BIND 9.x caching Performance under heavy loads

Thu Mar 3 14:06:16 UTC 2005

>>>>> "Srini" == Srini Avirneni <avirsri at gmail.com> writes:

    >> Please be more specific. You seem to be saying that "bad
    >> things happen when your name servers are under heavy
    >> load". This shouldn't exactly be a surprise. What's the actual
    >> problem are you experiencing and/or trying to solve?

    Srini> Yes, it is a suprise. Its a surprise to see Bind as a
    Srini> process, peak at 25% CPU day 1. Then, Day 2, peak climbs to
    Srini> over 50%. Load has not changed.

    Srini> By day 3, CPU will exceed 75% and Bind will no longer
    Srini> respond in a meaning full way (< 500 queries/sec). This is
    Srini> on very fast hardware.

Whether it's fast hardware or not doesn't matter. What you're saying
is that CPU utilisation increases and throughout drops over time,
right? Well, there could be lots of reasons for that. See below and my
previous posting on this thread. You can expect this kind of behaviour
if you're making the name server do more work by arbitrarily
constraining the size of the cache. Which you're more or less admitted.
I paraphrase: "when we make the cache smaller, the server falls over
more quickly.

Once you're convinced these factors are not to blame, it's time to
profile what the name server is actually doing. Maybe at these extremes
on your OS BIND9 is tickling some obscure lock contention problems,
possibly threading-related. That might require external consultancy
and/or a support contract for BIND.

    Srini> As load increased, the CPU time ran away quicker. One would
    Srini> expect that a Bind server that runs at 25% CPU during peak,
    Srini> would within a few points, operate as such continually, and
    Srini> scale somewhat linearly.

    Srini> The query loads we see are fairly consistent.

    >>  Query rates of 2500 qps are rather high. Is this a real,
    >> operational load or something you've cooked up in a testbed? If
    >> it's the former,

    Srini> Its real load. High is a relative term, which was one
    Srini> reason for submitting this question. These are not small
    Srini> servers, but Dual PIVs with plenty of RAM. Notice I stated
    Srini> servers, not server. :)

That does not help. Is 2500qps the load per server or is it 2500 qps
aggregated across all your caching servers (how many?)?
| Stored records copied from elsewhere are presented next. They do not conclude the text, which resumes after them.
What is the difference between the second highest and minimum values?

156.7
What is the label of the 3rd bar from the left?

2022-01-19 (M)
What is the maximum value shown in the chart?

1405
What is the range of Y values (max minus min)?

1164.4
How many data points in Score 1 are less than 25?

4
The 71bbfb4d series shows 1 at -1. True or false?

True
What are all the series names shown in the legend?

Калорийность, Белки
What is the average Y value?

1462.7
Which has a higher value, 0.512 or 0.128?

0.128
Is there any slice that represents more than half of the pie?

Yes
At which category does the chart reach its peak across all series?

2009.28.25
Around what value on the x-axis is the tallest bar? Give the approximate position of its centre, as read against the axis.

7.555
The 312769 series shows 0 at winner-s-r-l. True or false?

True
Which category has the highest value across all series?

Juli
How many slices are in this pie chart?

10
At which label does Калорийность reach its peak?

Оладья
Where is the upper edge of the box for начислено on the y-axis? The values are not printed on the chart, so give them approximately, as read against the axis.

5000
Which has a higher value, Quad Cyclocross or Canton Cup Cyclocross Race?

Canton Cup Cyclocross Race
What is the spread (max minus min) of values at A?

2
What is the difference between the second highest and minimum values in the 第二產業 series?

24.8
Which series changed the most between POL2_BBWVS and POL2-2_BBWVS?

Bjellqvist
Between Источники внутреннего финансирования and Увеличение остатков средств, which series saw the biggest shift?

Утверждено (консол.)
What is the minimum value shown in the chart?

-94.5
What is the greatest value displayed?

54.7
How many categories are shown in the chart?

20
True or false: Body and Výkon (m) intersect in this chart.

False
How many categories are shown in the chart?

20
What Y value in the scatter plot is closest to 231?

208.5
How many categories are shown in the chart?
Not that this
really makes much difference.

    Srini> This is the crux of the question: have others running Bind
    Srini> 9.x with substantial load noticed any similar behavior.

To answer this question meaningfully, you need to provide more
information so that people can make sensible comparisons with their
own operating environment. For example, are the clients querying for
names that make the server do excessive work to resolve them? eg Long
chains of NS records, zones that are almost lame, zones on name
servers behing very lossy links, etc, etc. What happens when you let
the name server's cache grow without limit? Have you run BIND9 with
threading disabled? Are your servers forwarding queries? Are you using
views? Are you using large or complex access control lists? These are
rhetorical questions BTW. If you're looking for help, I think you need
to hire a consultant or clueful support rather than ask this list. The
advice you get here is worth exactly what you pay for it.

BIND9 can handle lots of queries, though extreme loads from stub
resolvers can be troublesome. This is well known. Check the list
archives for details. The question you should really be asking
(yourself) is "if I'm/we're having operational problems, what am I/we
going to do about this?" rather than "has anyone else seen this?".